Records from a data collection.
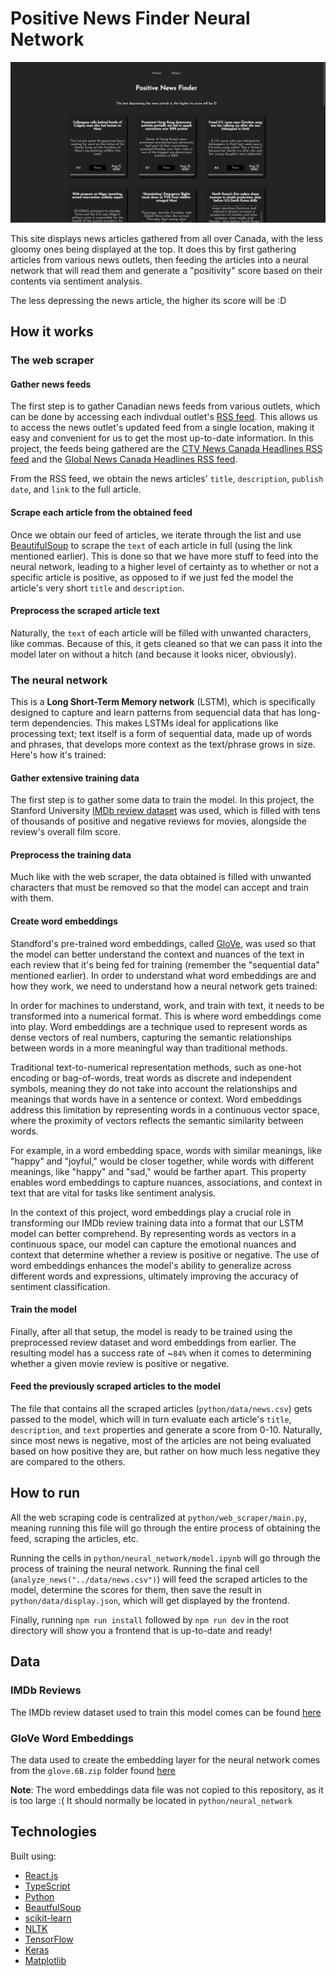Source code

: # Positive News Finder Neural Network

![newspic](./src/assets/newspic.png)

This site displays news articles gathered from all over Canada, with the less gloomy ones being displayed at the top. It does this by first gathering articles from various news outlets, then feeding the articles into a neural network that will read them and generate a "positivity" score based on their contents via sentiment analysis.

The less depressing the news article, the higher its score will be :D

## How it works

### The web scraper

#### Gather news feeds

The first step is to gather Canadian news feeds from various outlets, which can be done by accessing each indivdual outlet's [RSS feed](https://en.wikipedia.org/wiki/RSS). This allows us to access the news outlet's updated feed from a single location, making it easy and convenient for us to get the most up-to-date information. In this project, the feeds being gathered are the [CTV News Canada Headlines RSS feed](https://www.ctvnews.ca/rss/ctvnews-ca-canada-public-rss-1.822284) and the [Global News Canada Headlines RSS feed](https://globalnews.ca/canada/feed/).

From the RSS feed, we obtain the news articles' `title`, `description`, `publish date`, and `link` to the full article.

#### Scrape each article from the obtained feed

Once we obtain our feed of articles, we iterate through the list and use [BeautifulSoup](https://pypi.org/project/beautifulsoup4/) to scrape the `text` of each article in full (using the link mentioned earlier). This is done so that we have more stuff to feed into the neural network, leading to a higher level of certainty as to whether or not a specific article is positive, as opposed to if we just fed the model the article's very short `title` and `description`.

#### Preprocess the scraped article text

Naturally, the `text` of each article will be filled with unwanted characters, like commas. Because of this, it gets cleaned so that we can pass it into the model later on without a hitch (and because it looks nicer, obviously).

### The neural network

This is a **Long Short-Term Memory network** (LSTM), which is specifically designed to capture and learn patterns from sequencial data that has long-term dependencies. This makes LSTMs ideal for applications like processing text; text itself is a form of sequential data, made up of words and phrases, that develops more context as the text/phrase grows in size. Here's how it's trained:

#### Gather extensive training data

The first step is to gather some data to train the model. In this project, the Stanford University [IMDb review dataset](http://ai.stanford.edu/~amaas/data/sentiment/) was used, which is filled with tens of thousands of positive and negative reviews for movies, alongside the review's overall film score.

#### Preprocess the training data

Much like with the web scraper, the data obtained is filled with unwanted characters that must be removed so that the model can accept and train with them.

#### Create word embeddings

Standford's pre-trained word embeddings, called [GloVe](https://nlp.stanford.edu/projects/glove/), was used so that the model can better understand the context and nuances of the text in each review that it's being fed for training (remember the "sequential data" mentioned earlier). In order to understand what word embeddings are and how they work, we need to understand how a neural network gets trained:

In order for machines to understand, work, and train with text, it needs to be transformed into a numerical format. This is where word embeddings come into play. Word embeddings are a technique used to represent words as dense vectors of real numbers, capturing the semantic relationships between words in a more meaningful way than traditional methods.

Traditional text-to-numerical representation methods, such as one-hot encoding or bag-of-words, treat words as discrete and independent symbols, meaning they do not take into account the relationships and meanings that words have in a sentence or context. Word embeddings address this limitation by representing words in a continuous vector space, where the proximity of vectors reflects the semantic similarity between words.

For example, in a word embedding space, words with similar meanings, like "happy" and "joyful," would be closer together, while words with different meanings, like "happy" and "sad," would be farther apart. This property enables word embeddings to capture nuances, associations, and context in text that are vital for tasks like sentiment analysis.

In the context of this project, word embeddings play a crucial role in transforming our IMDb review training data into a format that our LSTM model can better comprehend. By representing words as vectors in a continuous space, our model can capture the emotional nuances and context that determine whether a review is positive or negative. The use of word embeddings enhances the model's ability to generalize across different words and expressions, ultimately improving the accuracy of sentiment classification.

#### Train the model

Finally, after all that setup, the model is ready to be trained using the preprocessed review dataset and word embeddings from earlier. The resulting model has a success rate of ~`84%` when it comes to determining whether a given movie review is positive or negative.

#### Feed the previously scraped articles to the model

The file that contains all the scraped articles (`python/data/news.csv`) gets passed to the model, which will in turn evaluate each article's `title`, `description`, and `text` properties and generate a score from 0-10. Naturally, since most news is negative, most of the articles are not being evaluated based on how positive they are, but rather on how much less negative they are compared to the others.

## How to run

All the web scraping code is centralized at `python/web_scraper/main.py`, meaning running this file will go through the entire process of obtaining the feed, scraping the articles, etc.

Running the cells in `python/neural_network/model.ipynb` will go through the process of training the neural network. Running the final cell (`analyze_news("../data/news.csv")`) will feed the scraped articles to the model, determine the scores for them, then save the result in `python/data/display.json`, which will get displayed by the frontend.

Finally, running `npm run install` followed by `npm run dev` in the root directory will show you a frontend that is up-to-date and ready!

## Data

### IMDb Reviews

The IMDb review dataset used to train this model comes can be found [here](http://ai.stanford.edu/~amaas/data/sentiment/)

### GloVe Word Embeddings

The data used to create the embedding layer for the neural network comes from the `glove.6B.zip` folder found [here](https://nlp.stanford.edu/projects/glove/)

**Note**: The word embeddings data file was not copied to this repository, as it is too large :( It should normally be located in `python/neural_network`

## Technologies

Built using:

- [React.js](https://react.dev/)
- [TypeScript](https://www.typescriptlang.org/)
- [Python](https://www.python.org/)
- [BeautfulSoup](https://pypi.org/project/beautifulsoup4/)
- [scikit-learn](https://scikit-learn.org/stable/)
- [NLTK](https://www.nltk.org/)
- [TensorFlow](https://www.tensorflow.org/)
- [Keras](https://keras.io/)
- [Matplotlib](https://matplotlib.org/)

Task to carry out.
After locating the line with "#### Feed the" above, return that line and every later line through the one with "All the web", word for word and with nothing else.

Solution.
#### Feed the previously scraped articles to the model

The file that contains all the scraped articles (`python/data/news.csv`) gets passed to the model, which will in turn evaluate each article's `title`, `description`, and `text` properties and generate a score from 0-10. Naturally, since most news is negative, most of the articles are not being evaluated based on how positive they are, but rather on how much less negative they are compared to the others.

## How to run

All the web scraping code is centralized at `python/web_scraper/main.py`, meaning running this file will go through the entire process of obtaining the feed, scraping the articles, etc.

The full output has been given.